Southern Rock Week: Forrest Richard Betts was a charter member of the Allman Brothers Band, forming one of the most bruising twin lead guitar units in the universe with Duane Allman. After Duane's death in 1971 Betts and Gregg Allman assumed command of the group, and Betts only went on to write and sing their signature song "Ramblin' Man." During one of the Allmans' regularly occurring indefinite hiatuses Betts formed Great Southern.

At the time, according to All-Music Guide, Great Southern's debut album was called out for its "slick" feel. Hearing it today, I wonder just how low the tolerance level was for "slickness" in the '70s. I'm thinking it might have been a euphemism for R&B, which doesn't really need a euphemism, does it? There's a rhythmic change-up, that's for certain. A couple of soul ballads somebody like Rick Danko might have sung. But there's still dizzying lead lines, especially on stuff like "Nothing You Can Do." And country-rock certainly got way slicker than this in the hands of manicurists and tanning booth operators. Betts and the Allmans could still play three-day versions of "Whipping Post" if they wanted to and nobody would leave the venue.
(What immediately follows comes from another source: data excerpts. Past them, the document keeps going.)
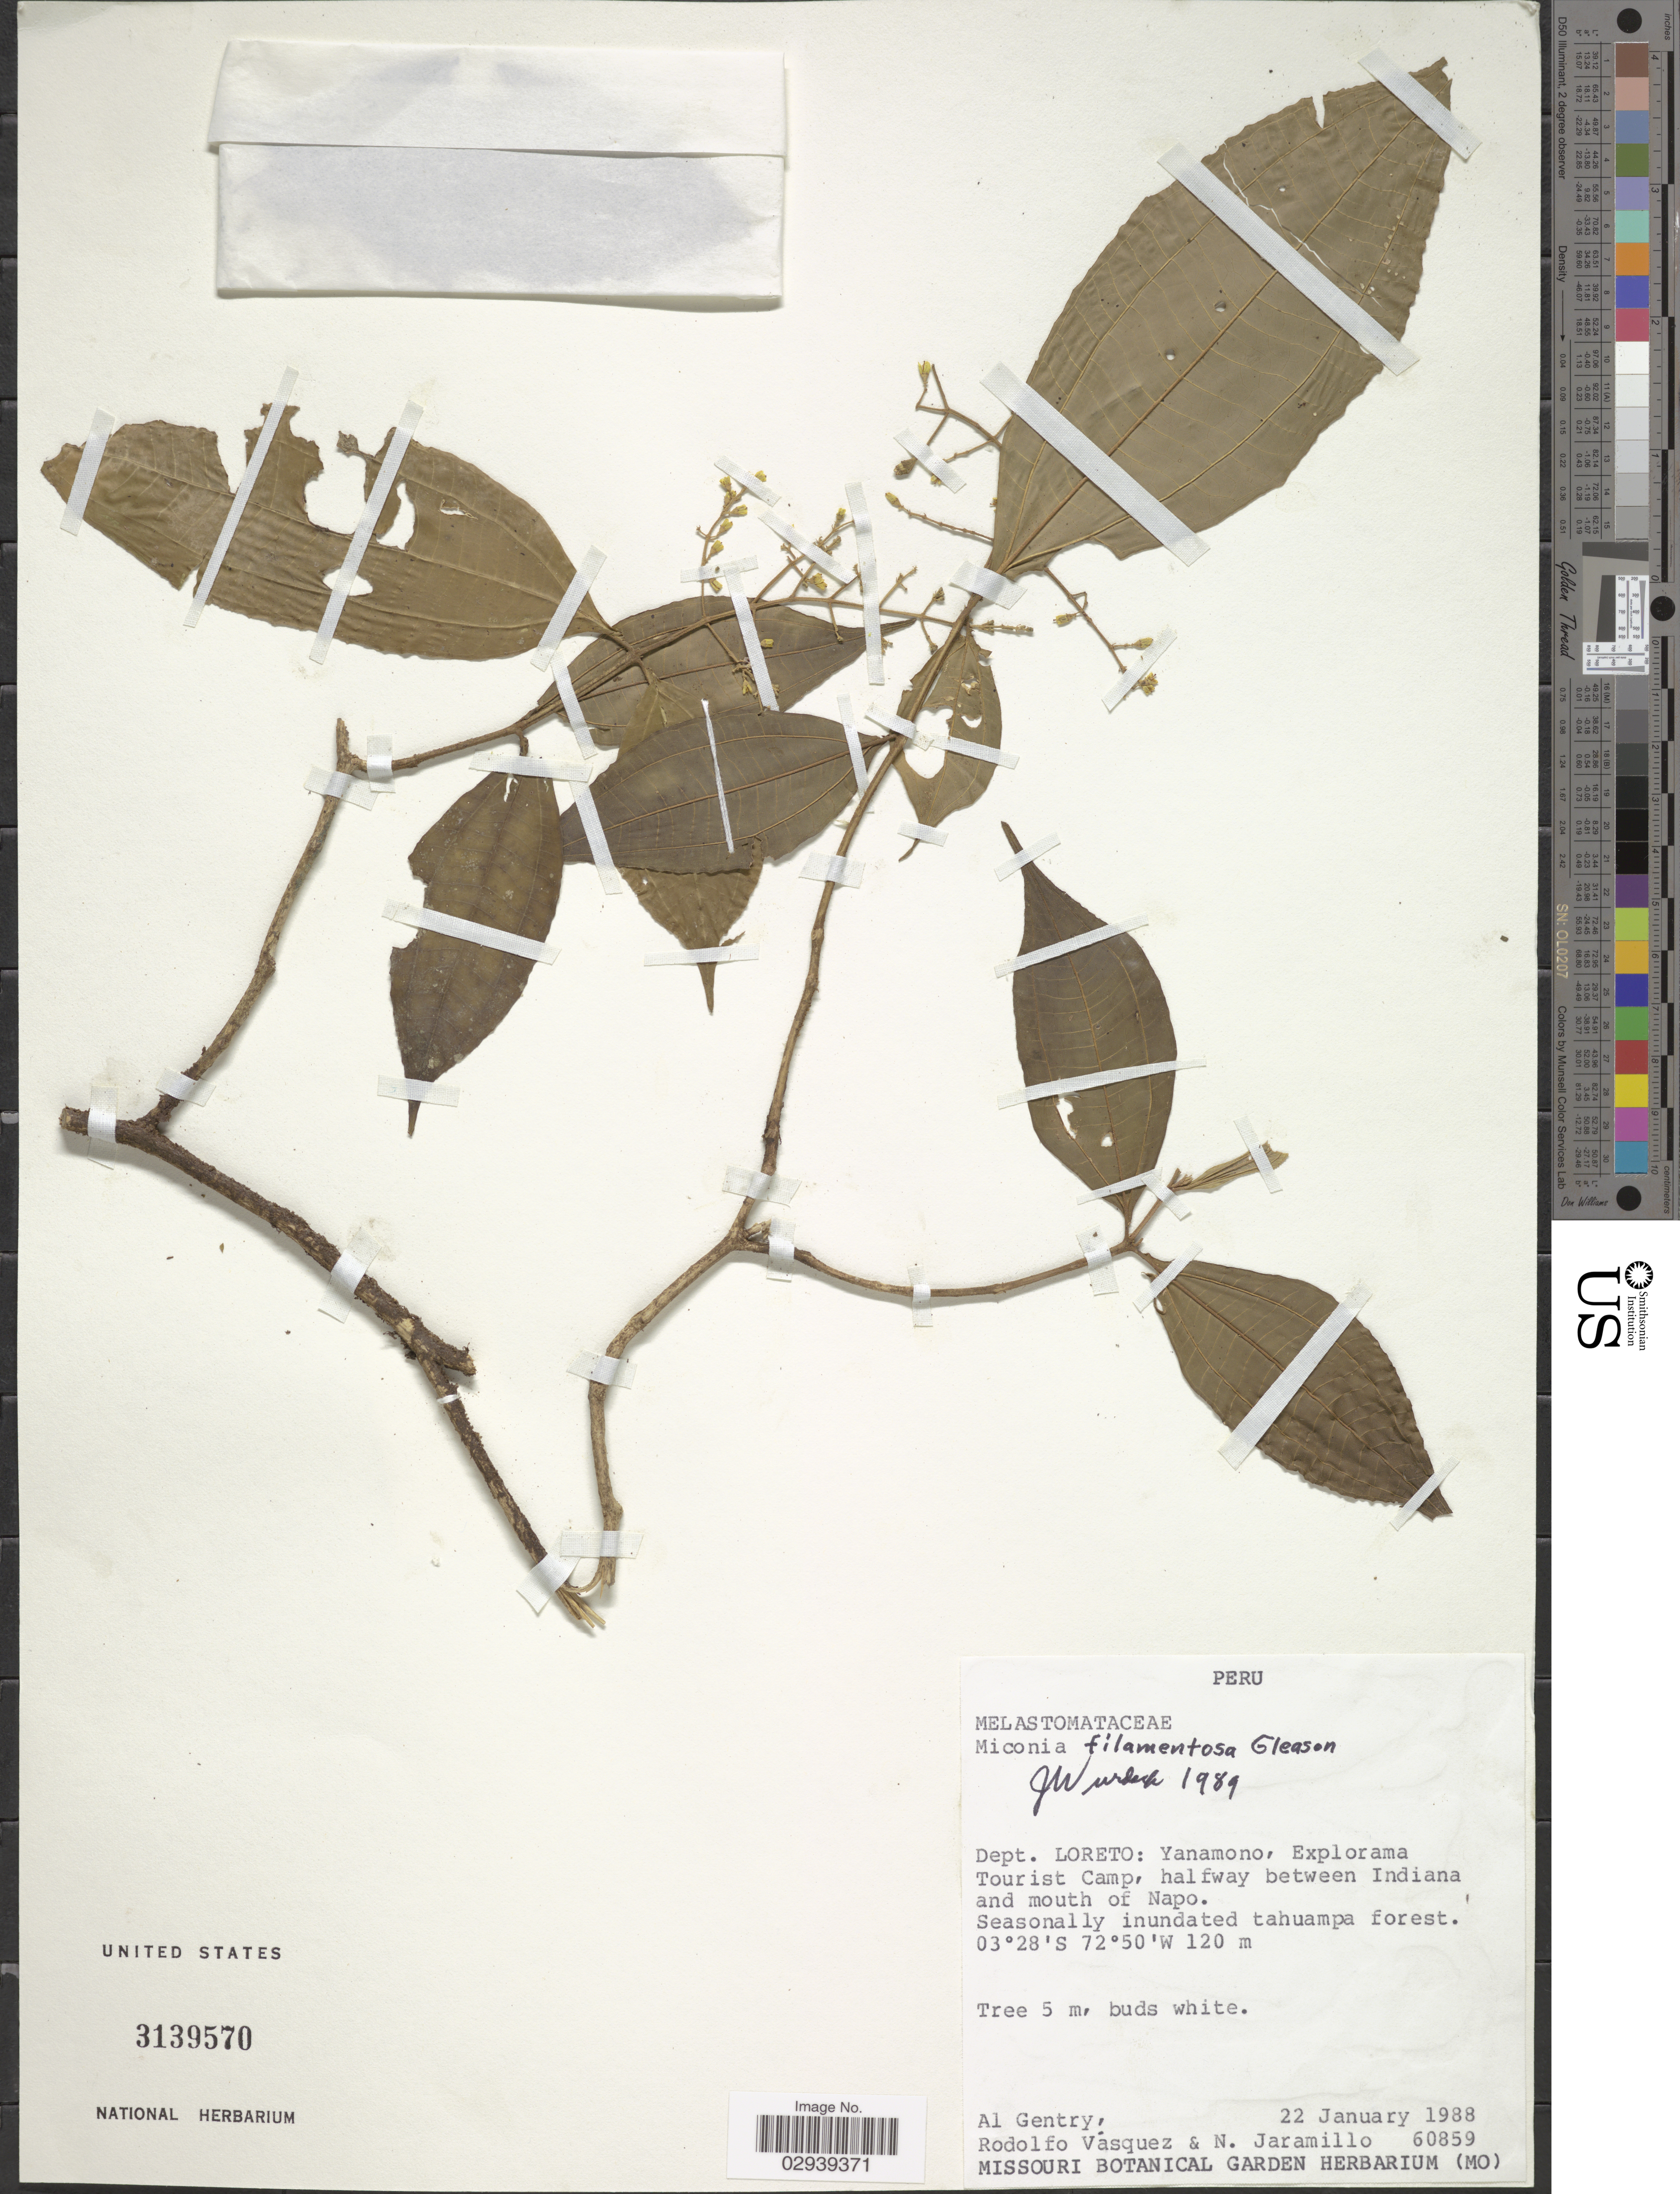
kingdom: Plantae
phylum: Tracheophyta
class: Magnoliopsida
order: Myrtales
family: Melastomataceae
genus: Miconia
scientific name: Miconia filamentosa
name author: Gleason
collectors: A. H. Gentry, R. Vásquez & N. Jaramillo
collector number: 60859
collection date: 1988-01-22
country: Peru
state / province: Loreto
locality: Dept. Loreto: Yanamono, Explorama Tourist Camp, halfway between Indiana and mouth of Napo.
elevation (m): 120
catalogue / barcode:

"Bougainvillea" is the final song on Great Southern's self-titled debut album. Notably collaborating with Betts on songwriting chores on this track is one "D. Johnson," who turns out to be Don Johnson, he of the salmon dress shirts and off-white sport jackets of Miami Vice and future solo artist in his own right. Or wrong. But that's not "Bougainvillea's" calling card. That would be the extended Betts solo in the middle third of the song, which explains by its lonesome almost everything you need to know about Southern rock music, if you only had seven minutes to spend on the subject. Even these last six days haven't felt like enough.